A questão, porém, não funciona como uma regra. Ou seja, Franca explica que não há uma proibição para a contratação de estrangeiros, tanto que a equipe de vôlei de Bauru fez duas contratações. As vindas de gringos, contudos, fogem da política da parceira, o que não impede a vinda de algum jogador de fora caso Franca e Fiesp achem necessário.

Bauru sofre com o mercado

Nesta semana, Bauru confirmou o reforno do americano e com cidadania brasileira Larry Taylor. O contrato será em Real. Mas a equipe tem encontrado dificuldades no mercado de transferência por conta do dólar. Com a moeda nesse valor e as ofensivas dos rivais, ficou difícil buscar estrangeiros para o NBB 11. Lucas Dias, por exemplo, tinha conversas com Bauru, pois teria interesse em retornar para a sua cidade, mas não será desta vez.

- Nessa semana, duas equipes entraram com propostas financeiras bem agressivas, o que agitou bastante o mercado de transferências.
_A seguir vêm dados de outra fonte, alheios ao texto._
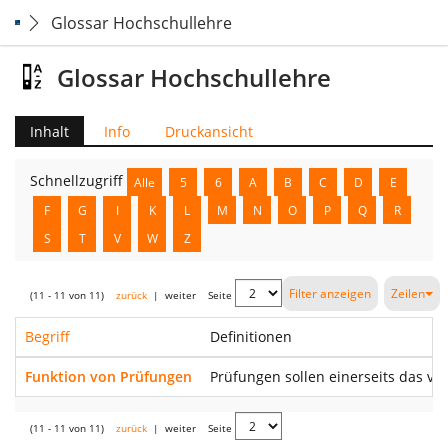
Glossar Hochschullehre
Glossar Hochschullehre
Inhalt
Info
Druckansicht
Schnellzugriff
Alle
5
6
A
B
C
D
E
F
G
I
K
L
M
N
O
P
Q
R
S
T
V
W
Z
Filter anzeigen
Zeilen
(11 - 11 von 11)
zurück
|
weiter
Seite
Begriff
Definitionen
Funktion von Prüfungen
Prüfungen sollen einerseits das vo
(11 - 11 von 11)
zurück
|
weiter
Seite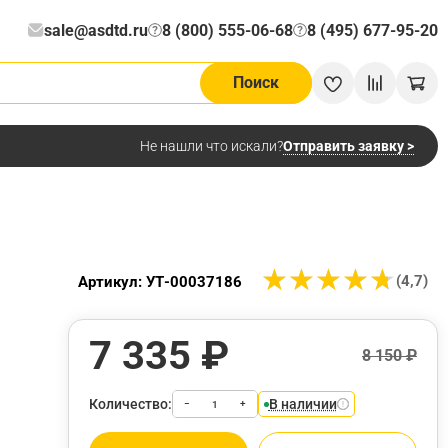
sale@asdtd.ru
8 (800) 555-06-68
8 (495) 677-95-20
?
?
Поиск
Отправить заявку >
Не нашли что искали?
★
★
★
★
★
★
★
★
★
★
(4,7)
Артикул: УТ-00037186
7 335 ₽
8 150 ₽
Количество:
В наличии
−
+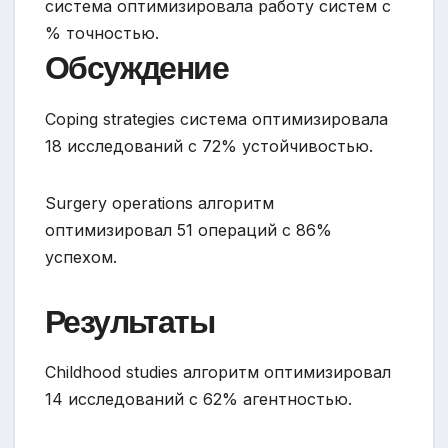
система оптимизировала работу систем с
% точностью.
Обсуждение
Coping strategies система оптимизировала
18 исследований с 72% устойчивостью.
Surgery operations алгоритм
оптимизировал 51 операций с 86%
успехом.
Результаты
Childhood studies алгоритм оптимизировал
14 исследований с 62% агентностью.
Jogadores com os quais vínhamos negociando, simplesmente dobraram de preço e com o dólar a quase R$ 4, as alternativas dos estrangeiros diminuí muito. Teremos que apostar em jovens talentos e jogadores mais experientes, mas estamos tranquilos, já que os dois últimos campeões não tinham os elencos mais caros. O Bauru Basket não fará nenhuma loucura financeira, mas terá um time bem competitivo - contou Roberto Fornazari, presidente do Bauru Basket.

O Flamengo, que na última temporada teve três estrangeiros, conviveu com esse problema em um passado recente.